§ **Input material**:
********************

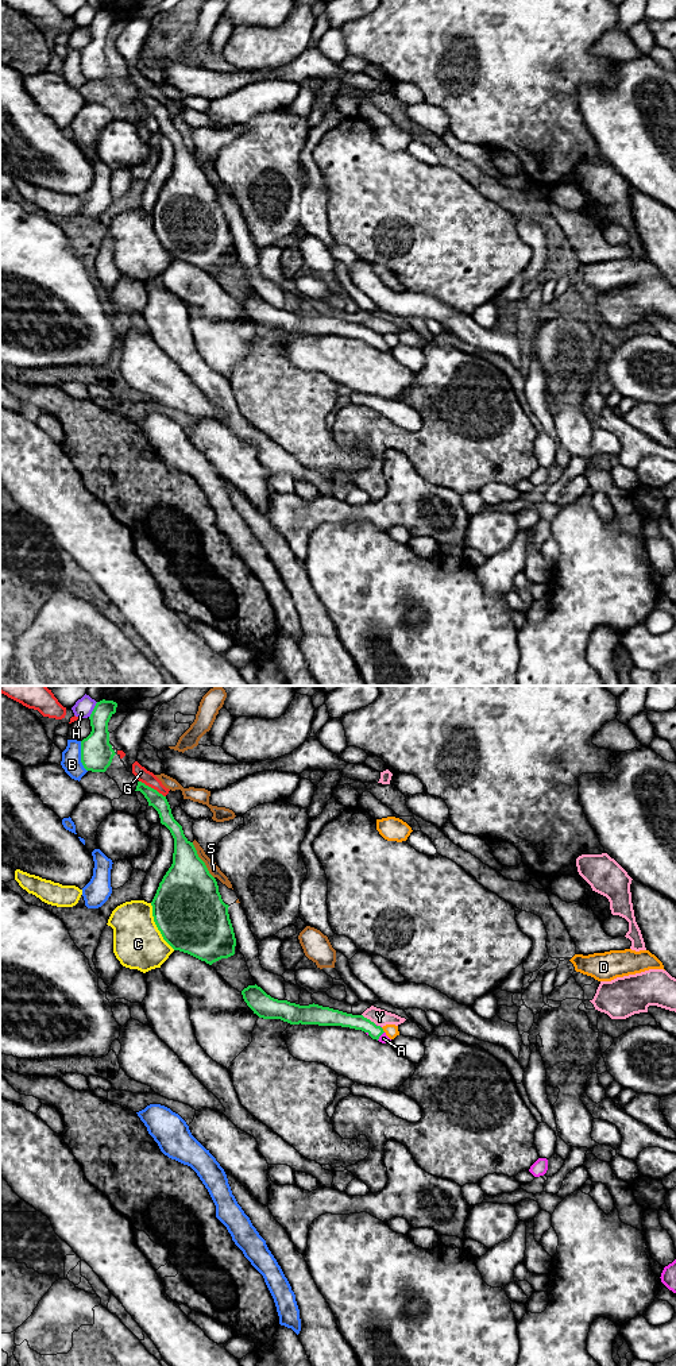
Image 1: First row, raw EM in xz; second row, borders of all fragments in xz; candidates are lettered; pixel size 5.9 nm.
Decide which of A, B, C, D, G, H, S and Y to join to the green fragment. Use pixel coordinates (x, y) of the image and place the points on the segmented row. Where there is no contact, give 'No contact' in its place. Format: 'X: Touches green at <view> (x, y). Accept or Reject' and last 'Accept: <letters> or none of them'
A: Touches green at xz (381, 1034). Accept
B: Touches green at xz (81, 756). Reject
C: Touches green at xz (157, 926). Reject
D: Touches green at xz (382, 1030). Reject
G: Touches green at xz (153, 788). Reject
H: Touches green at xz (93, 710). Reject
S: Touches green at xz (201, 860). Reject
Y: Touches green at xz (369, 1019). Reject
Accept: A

********************

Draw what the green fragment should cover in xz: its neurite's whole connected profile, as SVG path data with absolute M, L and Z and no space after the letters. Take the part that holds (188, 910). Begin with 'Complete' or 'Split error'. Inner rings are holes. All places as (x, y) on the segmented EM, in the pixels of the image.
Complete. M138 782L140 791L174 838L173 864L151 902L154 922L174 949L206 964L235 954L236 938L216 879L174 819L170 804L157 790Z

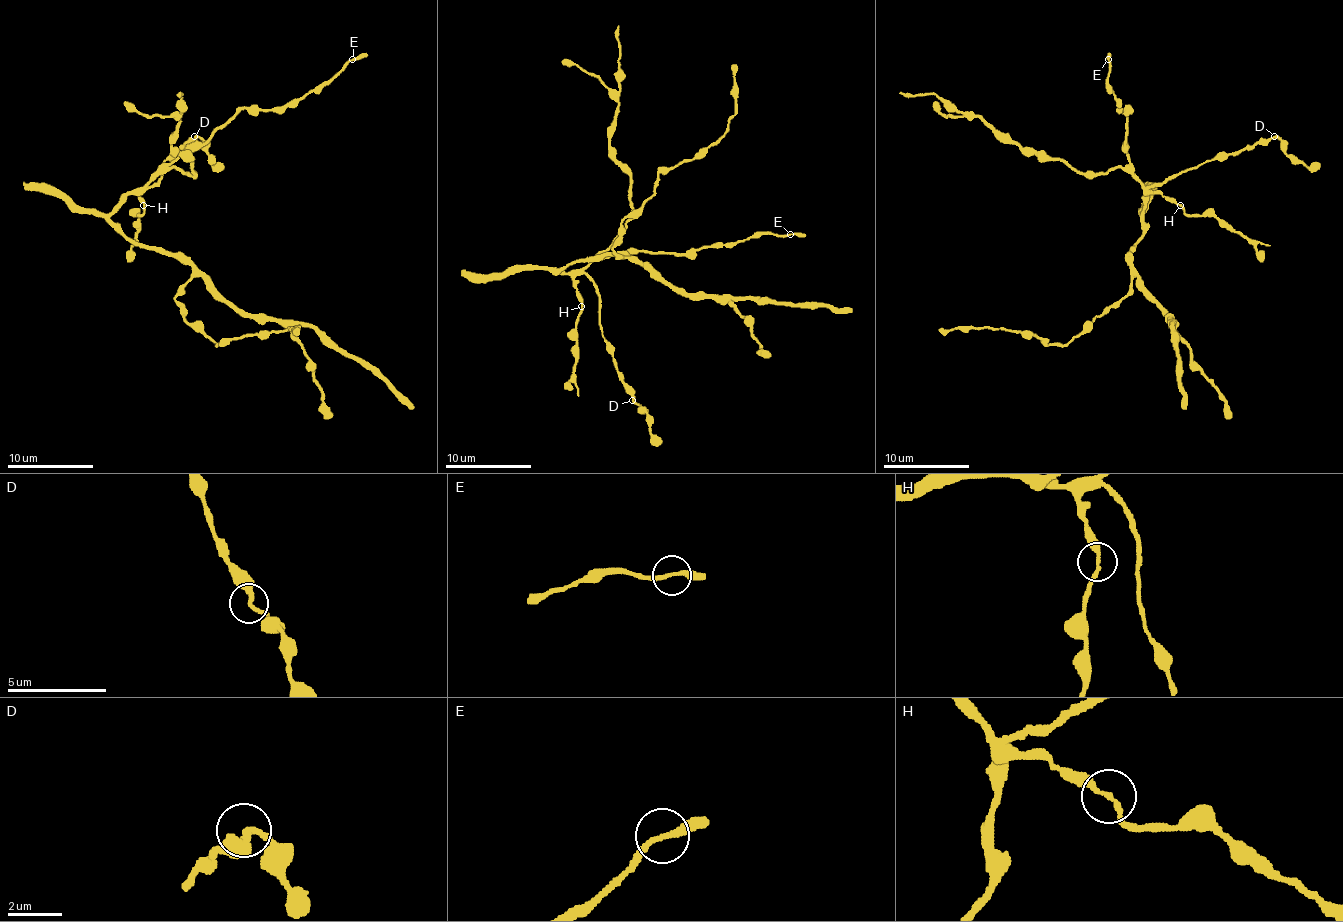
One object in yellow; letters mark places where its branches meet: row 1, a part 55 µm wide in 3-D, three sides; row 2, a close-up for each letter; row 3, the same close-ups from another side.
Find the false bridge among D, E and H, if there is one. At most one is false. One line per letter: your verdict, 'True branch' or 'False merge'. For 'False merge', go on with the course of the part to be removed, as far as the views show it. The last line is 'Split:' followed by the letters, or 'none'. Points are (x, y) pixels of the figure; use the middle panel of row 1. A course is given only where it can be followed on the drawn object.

********************

§ **Exercise**: Every line above in the stretch from the one with "Draw what the" through the one with "One object in" is to be transcribed exactly, ends included. No picture is copied.

§ **Answer to this problem**:
Draw what the green fragment should cover in xz: its neurite's whole connected profile, as SVG path data with absolute M, L and Z and no space after the letters. Take the part that holds (188, 910). Begin with 'Complete' or 'Split error'. Inner rings are holes. All places as (x, y) on the segmented EM, in the pixels of the image.
Complete. M138 782L140 791L174 838L173 864L151 902L154 922L174 949L206 964L235 954L236 938L216 879L174 819L170 804L157 790Z

One object in yellow; letters mark places where its branches meet: row 1, a part 55 µm wide in 3-D, three sides; row 2, a close-up for each letter; row 3, the same close-ups from another side.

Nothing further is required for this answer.